WHAT YOU WILL DO — Your task is to print all of the data below exactly, with no pictures included.

Hardware design source files
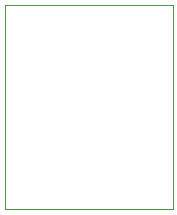
<source format=gm1>
G04 #@! TF.GenerationSoftware,KiCad,Pcbnew,7.0.0-da2b9df05c~163~ubuntu22.04.1*
G04 #@! TF.CreationDate,2023-03-07T01:12:10+00:00*
G04 #@! TF.ProjectId,simpleadapter,73696d70-6c65-4616-9461-707465722e6b,rev?*
G04 #@! TF.SameCoordinates,Original*
G04 #@! TF.FileFunction,Profile,NP*
%FSLAX46Y46*%
G04 Gerber Fmt 4.6, Leading zero omitted, Abs format (unit mm)*
G04 Created by KiCad (PCBNEW 7.0.0-da2b9df05c~163~ubuntu22.04.1) date 2023-03-07 01:12:10*
%MOMM*%
%LPD*%
G01*
G04 APERTURE LIST*
G04 #@! TA.AperFunction,Profile*
%ADD10C,0.100000*%
G04 #@! TD*
G04 APERTURE END LIST*
D10*
X146558000Y-85598000D02*
X160782000Y-85598000D01*
X160782000Y-85598000D02*
X160782000Y-102870000D01*
X160782000Y-102870000D02*
X146558000Y-102870000D01*
X146558000Y-102870000D02*
X146558000Y-85598000D01*
M02*

</source>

COMPLETED EXERCISE —
<source format=gm1>
G04 #@! TF.GenerationSoftware,KiCad,Pcbnew,7.0.0-da2b9df05c~163~ubuntu22.04.1*
G04 #@! TF.CreationDate,2023-03-07T01:12:10+00:00*
G04 #@! TF.ProjectId,simpleadapter,73696d70-6c65-4616-9461-707465722e6b,rev?*
G04 #@! TF.SameCoordinates,Original*
G04 #@! TF.FileFunction,Profile,NP*
%FSLAX46Y46*%
G04 Gerber Fmt 4.6, Leading zero omitted, Abs format (unit mm)*
G04 Created by KiCad (PCBNEW 7.0.0-da2b9df05c~163~ubuntu22.04.1) date 2023-03-07 01:12:10*
%MOMM*%
%LPD*%
G01*
G04 APERTURE LIST*
G04 #@! TA.AperFunction,Profile*
%ADD10C,0.100000*%
G04 #@! TD*
G04 APERTURE END LIST*
D10*
X146558000Y-85598000D02*
X160782000Y-85598000D01*
X160782000Y-85598000D02*
X160782000Y-102870000D01*
X160782000Y-102870000D02*
X146558000Y-102870000D01*
X146558000Y-102870000D02*
X146558000Y-85598000D01*
M02*

</source>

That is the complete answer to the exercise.